As many as 800,000 babies die each year when blood and oxygen stop flowing to the brain around the time of birth. And thousands develop brain damage that causes long-lasting mental or physical disabilities, such as cerebral palsy. Physicians have few tools to prevent this, but they are optimistic that clinical trials now under way will change things.
The trials were sparked by neuroscientists’ realization in the 1990s that some brain injuries can be repaired. That discovery spurred a flurry of basic research that is just now coming to fruition in the clinic.
In January, a US study will start to test whether the hormone erythropoietin, or EPO, can prevent brain damage hours after birth when combined with hypothermia, in which babies are cooled to 33.5 °C. A trial in Australia is already testing this treatment. Physicians in countries including the United States, China and Switzerland are testing EPO in premature babies, as well as other treatments, such as melatonin, xenon, argon, magnesium, allopurinol and cord blood in full-term babies.
“The world has really changed for us,” says neurologist Janet Soul at Boston Children’s Hospital in Massachusetts.
Therapeutic hypothermia was the first success: clinical trials over the past decade have shown that it decreases the risk of death and of major brain-development disorders by as much as 60%. It is now standard treatment for babies in developed countries whose brains are deprived of blood and oxygen during birth.
“I can’t tell you how great it was to be able to do something for these babies rather than stand there and watch them have seizures,” Soul says.
But because hypothermia does not work for all babies, scientists decided to see whether combining it with other treatments would help. EPO was known to boost the production of red blood cells even before its discovery in mouse brain cells in 1993, and is regularly used by physicians to treat anaemia. Neuroscientist Sandra Juul at the University of Washington in Seattle wondered what a blood-boosting hormone was doing in the brain. In subsequent animal studies, she found that the hormone stopped brain cells from dying and helped the brain to repair itself. That led a few years later to the first clinical trials showing that EPO prevents brain damage in babies.
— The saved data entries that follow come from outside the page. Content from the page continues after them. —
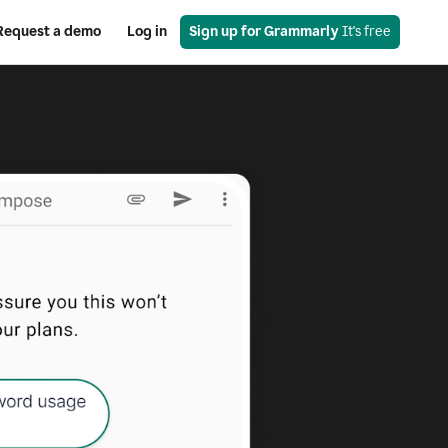
Request a demo
Log in
Sign up for Grammarly
 It's free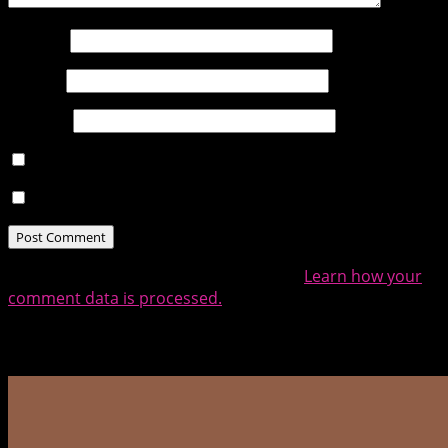
Name
*
Email
*
Website
Notify me of follow-up comments by email.
Notify me of new posts by email.
This site uses Akismet to reduce spam.
Learn how your
comment data is processed.
Related Posts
In June, a study conducted by Juul and her colleagues reported the results of giving EPO or a placebo, along with inducing hypothermia, just after birth to dozens of babies at risk of brain injury. Those who received EPO were less likely than those given the placebo to show signs of brain damage on magnetic resonance imaging tests done five days later.
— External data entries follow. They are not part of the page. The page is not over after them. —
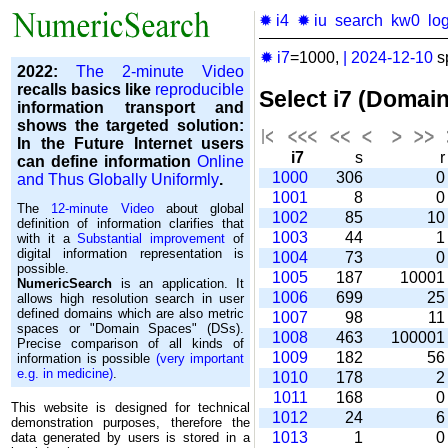
✹ i4
✹ iu
search
kw0
lo
✹ i7
=1000,
|
2024-12-10
s
2022:
The 2-minute Video
recalls basics like
reproducible
Select i7 (Domai
information transport and
shows the targeted solution:
In the Future Internet users
i7
s
can define information
Online
1000
306
and Thus Globally Uniformly
.
1001
8
The
12-minute Video
about global
1002
85
1
definition of information clarifies that
1003
44
with it a
Substantial improvement
of
digital information representation is
1004
73
possible.
1005
187
1000
NumericSearch
is an application. It
1006
699
2
allows high re­so­lu­tion search in user
de­fi­ned domains which are also metric
1007
98
1
spaces or "Domain Spaces" (DSs).
1008
463
10000
Precise comparison of all kinds of
1009
182
5
information is possible
(very important
e.g. in medicine)
.
1010
178
1011
168
This website is designed for technical
1012
24
demonstration purposes, therefore the
1013
1
data generated by users is stored in a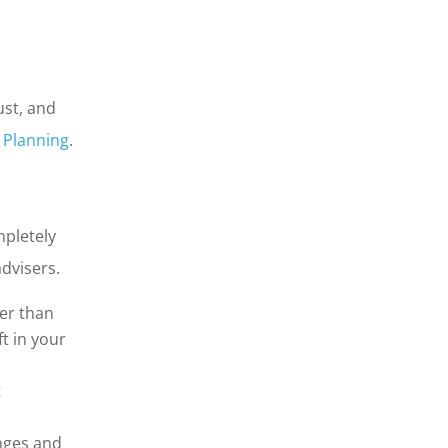
ust, and
l Planning
.
mpletely
advisers.
wer than
t in your
t
nges and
Those results led to the forthcoming clinical study. Co-led by Juul and Yvonne Wu, a paediatric neurologist at the University of California, San Francisco, the trial will enrol 500 babies at risk of brain injury from 17 hospitals across the United States during their first 24 hours of life.
All the babies will be treated with hypothermia. Half will then receive five doses of EPO over seven days; the other half will get saline injections. The US$10-million trial will measure whether the hormone boosts the children’s mental and physical health at 2 years of age.
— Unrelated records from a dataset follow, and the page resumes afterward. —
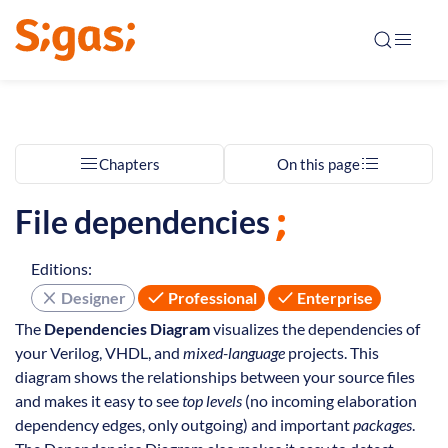
Chapters
On this page
File dependencies
Editions:
Designer
Professional
Enterprise
The
Dependencies Diagram
visualizes the dependencies of
your Verilog, VHDL, and
mixed-language
projects. This
diagram shows the relationships between your source files
and makes it easy to see
top levels
(no incoming elaboration
dependency edges, only outgoing) and important
packages
.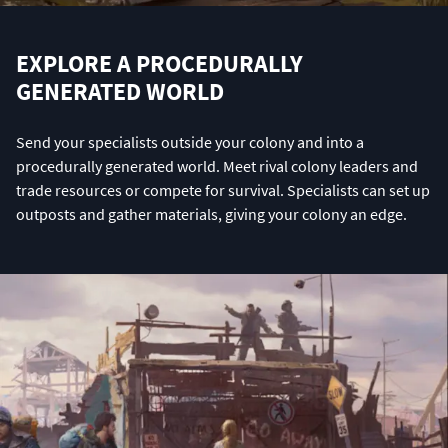
EXPLORE A PROCEDURALLY
GENERATED WORLD
Send your specialists outside your colony and into a
procedurally generated world. Meet rival colony leaders and
trade resources or compete for survival. Specialists can set up
outposts and gather materials, giving your colony an edge.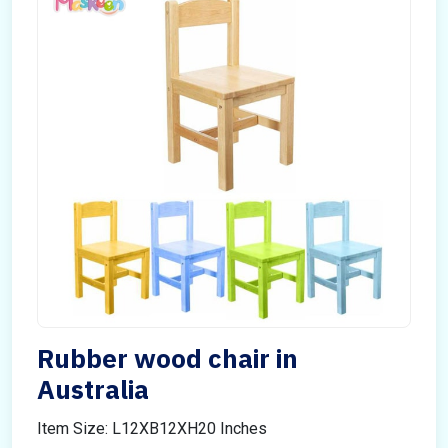
Rubber wood chair in
Australia
Item Size: L12XB12XH20 Inches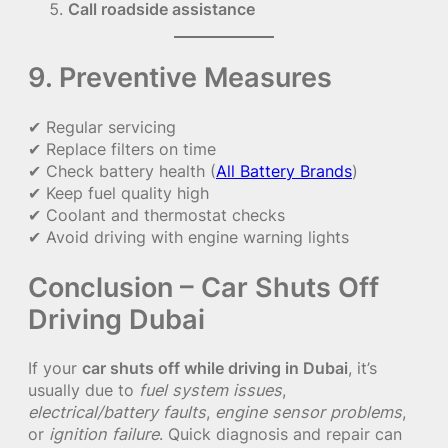
Call roadside assistance
9. Preventive Measures
✔ Regular servicing
✔ Replace filters on time
✔ Check battery health (
All Battery Brands
)
✔ Keep fuel quality high
✔ Coolant and thermostat checks
✔ Avoid driving with engine warning lights
Conclusion – Car Shuts Off
Driving Dubai
If your
car shuts off while driving in Dubai
, it’s
usually due to
fuel system issues
,
electrical/battery faults
,
engine sensor problems
,
or
ignition failure
. Quick diagnosis and repair can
Researchers are also testing EPO in babies born as early as 23 weeks in the United States and Europe. Such premature babies are more likely to develop brain injury than are full-term babies, and smaller studies have produced conflicting results about the benefits of EPO in these very early cases.
But neonatologist Giancarlo Natalucci of the University of Zurich, who was part of a Swiss trial that found EPO didn’t improve the health of two-year-olds who had been treated as premature babies, says that factors such as dose may account for such results. He still thinks that the treatment merits study.
The trials are difficult to conduct because it’s hard to tell whether a symptom is a side effect of treatment or the result of a baby’s underlying injuries.
But despite the hurdles, Juul and other researchers press on, driven by their desire to aid the world’s smallest patients. “They’re in such desperate need of help,” Juul says.